Our intrepid Bitmob community writers took on the task of writing about Diablo III in our latest Bitmob Wants You challenge. And they came through in a big way — many of these articles have already hit the front page of Bitmob (and GamesBeat, too!). We list all the entries below.
Thanks to everyone who participated!
Diablo III: It's diabolically good
By William Schink
"I have played 20 minutes of Diablo II, and disliked all of those minutes," William writes. But after playing Diablo III, he started singing a different tune. Read on for his review. (And go Team Monk!)
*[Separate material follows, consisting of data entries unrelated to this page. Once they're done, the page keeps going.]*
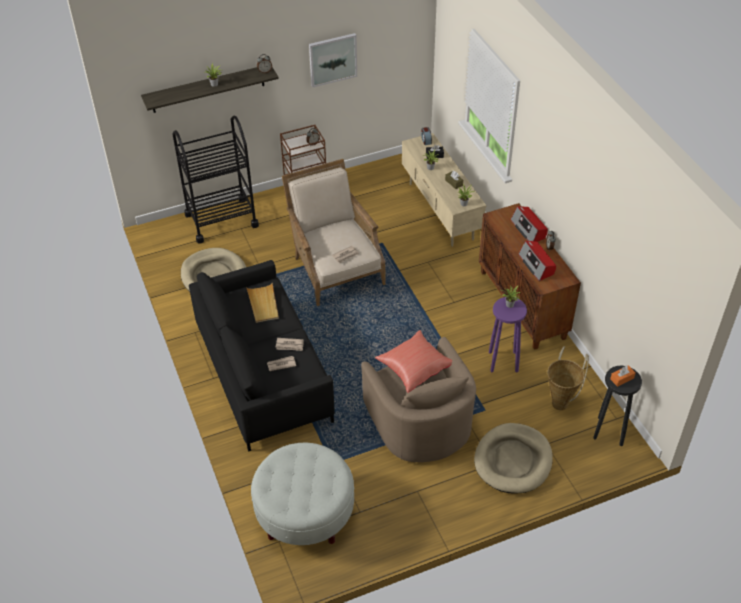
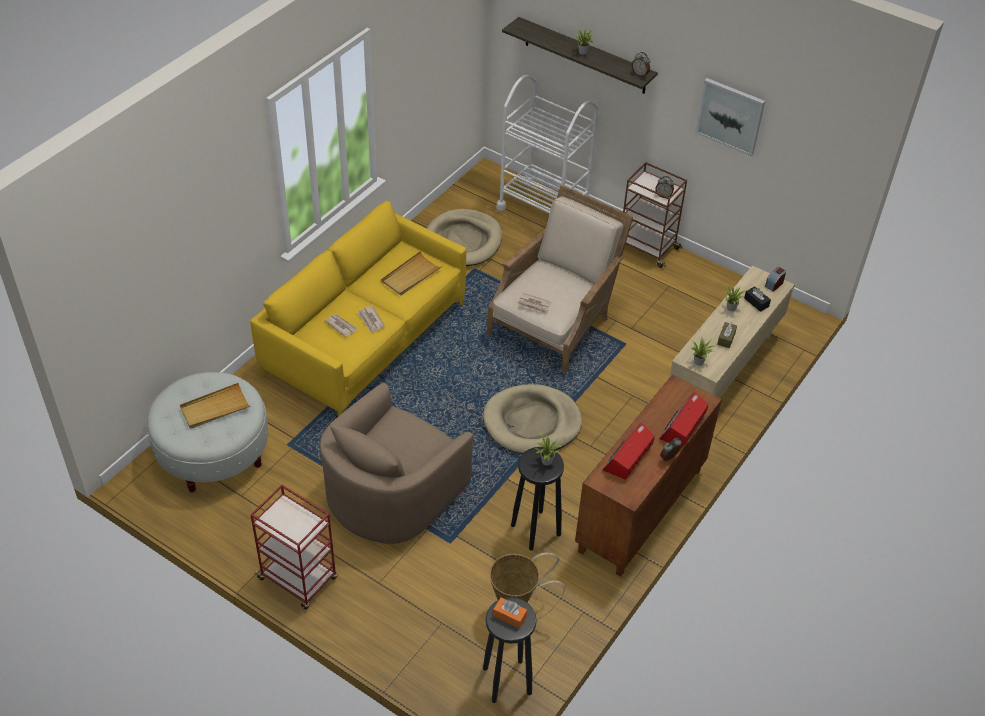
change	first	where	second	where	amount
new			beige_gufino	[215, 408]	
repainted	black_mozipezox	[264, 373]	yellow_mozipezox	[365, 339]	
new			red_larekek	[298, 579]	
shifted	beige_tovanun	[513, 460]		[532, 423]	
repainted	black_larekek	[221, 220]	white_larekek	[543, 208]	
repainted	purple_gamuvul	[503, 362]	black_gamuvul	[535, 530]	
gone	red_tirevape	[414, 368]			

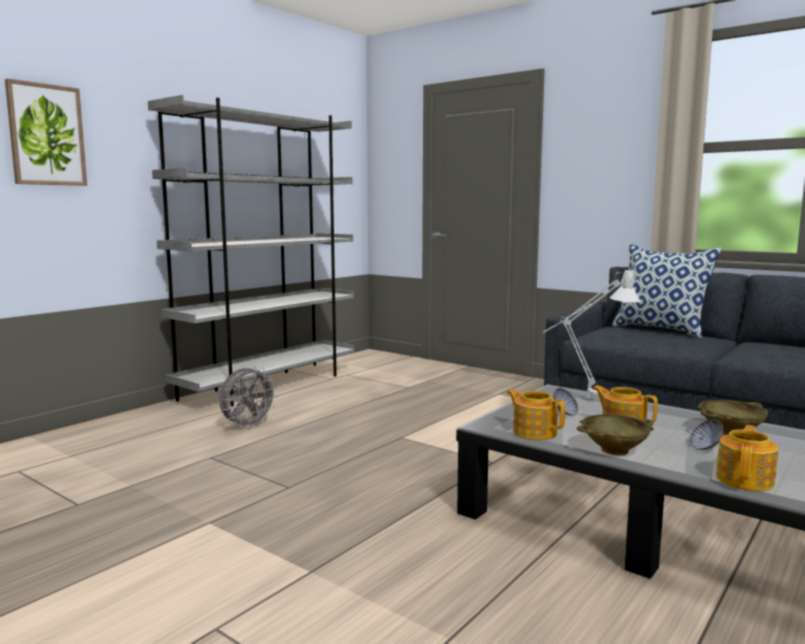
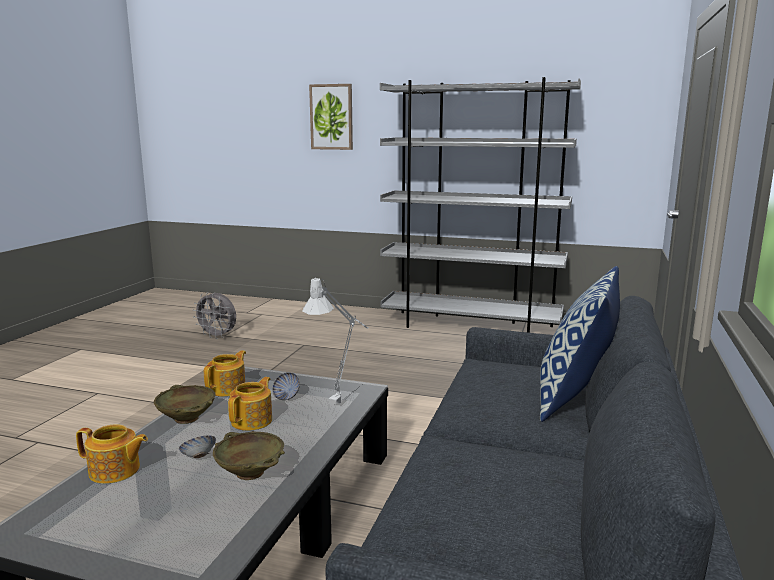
change	first	where	second	where	amount
shifted	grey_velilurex	[248, 426]		[218, 336]	

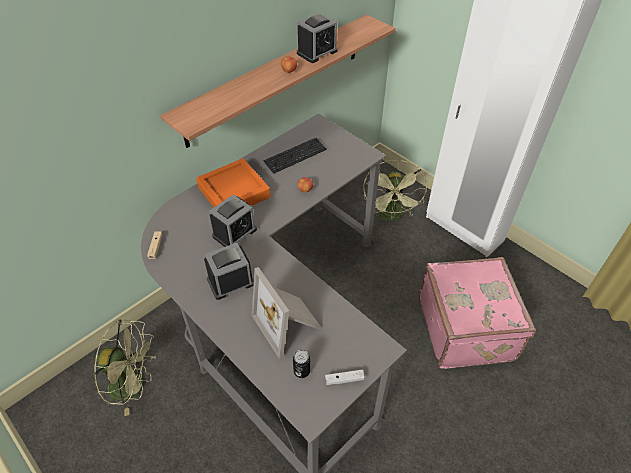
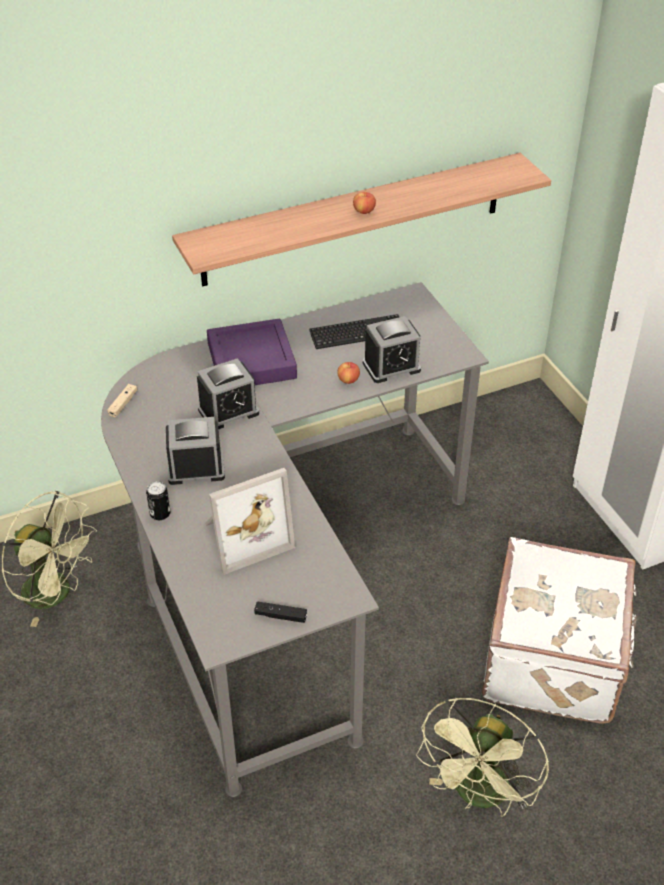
change	first	where	second	where	amount
shifted	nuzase	[301, 371]		[160, 514]	
rotated	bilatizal	[289, 324]		[244, 535]	105 degrees counterclockwise
repainted	orange_gufino	[234, 192]	purple_gufino	[251, 361]	
repainted	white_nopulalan	[344, 379]	black_nopulalan	[280, 616]	
shifted	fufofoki	[317, 52]		[391, 366]	
shifted	green_velilurex	[391, 216]		[479, 796]	
repainted	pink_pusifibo	[466, 328]	white_pusifibo	[555, 659]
In defense of Diablo III's skill system
By Lachlan Knibb
One criticism series fans have leveled at Diablo III is that its character building lacks the permanence of previous games. Lachlan argues that the current, more fluid system is superior because of the difference between "perceived choice" and "actual choice." Interesting take.
Hit the jump for more articles.
Shining a Torchlight on Diablo III's Starter Edition
By Tristan Damen
Tristan took the free Starter Edition of Diablo III for a test drive, and he found that it reminded him too much of another game he didn't love: Runic Games' Torchlight. This type of game just isn't for him, he says. Do you feel the same?
How Activision killed Diablo
By Rik Joanmiquel
Rik argues that the changes in Diablo III that deviate from series customs are due to publisher interference from Activision. He claims Diablo III will only make money because of Diablo II's popularity…but another sequel would not have the same success.
On the night of Diablo III's launch, Ryan writes, "millions of Blizzard's fans effectively coordinated a Distributed Denial of Service attack on the Blizzard authentication server, without even making it an attack." He says Blizzard should have known better what to expect in terms of traffic. (But then we wouldn't have had all that fun with Error 37!)
Diablo III shows us how digital-rights management damages gaming
By Sean Bassinger
On a similar note, Sean describes how Blizzard's decision to require an always-online connection to play Diablo III, even in single-player, is a bad idea. "Enough publishers don't realize this yet," he writes, "but heavily enforced DRM implementations will cost them greater amounts of money over time."
Blizzard should learn from its own games
By Mark T. Whitney
"Diablo III feels like an old shoe that’s been polished," Mark says. "It’s comfortable and clean but still a bit smelly." The reason for the stink? Just as Sean pointed out above, it's the online requirements. Mark argues that Blizzard should have known, from its own experience hosting games like StarCraft II, how much stress to expect. Good points.